I rebuilt almost the entire engine. It is much cleaner, less code, better organized. No copy-paste code. The same routine handles all chunk generation and scheduling. Multithreading works a lot better now - rather than redundantly processing chunk edges, it synchronizes the chunk processing. Noncoindentially, I seemed to have completely eliminated the crashes I encountered every so often. (Word to the wise: do not try and use C++ vectors inside a thread, even if each one is exclusive to its own thread.) I also implemented better mipmap generation and handling. Overall, rendering performance is up 2-10 times faster depending on settings, and chunk generation is (as promised!) over 100 times faster, although there is still much room for improvement (particularly in terms of choosing visible chunks to render). But for now, I am very happy with performance and probably won't optimize it much more for the time being.
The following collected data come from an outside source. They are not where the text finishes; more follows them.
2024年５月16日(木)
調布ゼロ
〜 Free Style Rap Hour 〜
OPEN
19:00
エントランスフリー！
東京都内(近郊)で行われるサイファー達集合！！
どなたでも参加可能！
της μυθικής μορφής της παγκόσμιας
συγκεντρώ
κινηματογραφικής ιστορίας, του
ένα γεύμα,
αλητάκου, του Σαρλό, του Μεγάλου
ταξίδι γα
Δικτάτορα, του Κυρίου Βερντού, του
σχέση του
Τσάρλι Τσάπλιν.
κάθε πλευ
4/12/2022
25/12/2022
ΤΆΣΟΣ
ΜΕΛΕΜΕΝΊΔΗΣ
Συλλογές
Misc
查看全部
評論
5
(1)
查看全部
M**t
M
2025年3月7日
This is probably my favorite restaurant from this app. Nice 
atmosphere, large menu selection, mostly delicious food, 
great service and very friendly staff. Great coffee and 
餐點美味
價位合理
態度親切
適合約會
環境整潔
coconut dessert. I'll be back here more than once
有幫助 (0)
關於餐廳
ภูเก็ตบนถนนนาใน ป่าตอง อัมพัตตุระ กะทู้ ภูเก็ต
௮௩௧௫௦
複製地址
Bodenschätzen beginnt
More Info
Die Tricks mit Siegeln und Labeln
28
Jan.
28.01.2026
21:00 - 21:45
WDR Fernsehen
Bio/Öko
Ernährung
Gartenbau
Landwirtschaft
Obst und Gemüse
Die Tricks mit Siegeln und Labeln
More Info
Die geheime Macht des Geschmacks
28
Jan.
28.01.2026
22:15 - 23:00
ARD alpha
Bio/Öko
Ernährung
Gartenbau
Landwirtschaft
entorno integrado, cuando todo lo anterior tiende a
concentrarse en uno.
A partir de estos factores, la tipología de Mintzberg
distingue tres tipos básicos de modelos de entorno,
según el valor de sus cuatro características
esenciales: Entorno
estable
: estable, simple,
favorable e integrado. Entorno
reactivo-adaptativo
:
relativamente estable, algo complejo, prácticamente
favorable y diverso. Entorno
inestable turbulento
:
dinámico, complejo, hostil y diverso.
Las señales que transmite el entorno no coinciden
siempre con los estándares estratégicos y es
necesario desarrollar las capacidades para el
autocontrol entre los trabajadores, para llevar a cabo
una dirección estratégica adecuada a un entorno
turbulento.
I wrote my own GUI and text-render from the ground up. It can render without shader state changes, meaning it can all be compiled into a single display list. It is generated almost entirely on the GPU (text is read from a bitmap though). It uses uniform spacing and character widths, intentionally (all part of the old-school look :D). Still in the early stages but here is a screen shot (characters have backgrounds just for the hell of it, but can easily be disabled).
Overall, I am very happy with the progress made, the engine feels much cleaner, faster, and stable.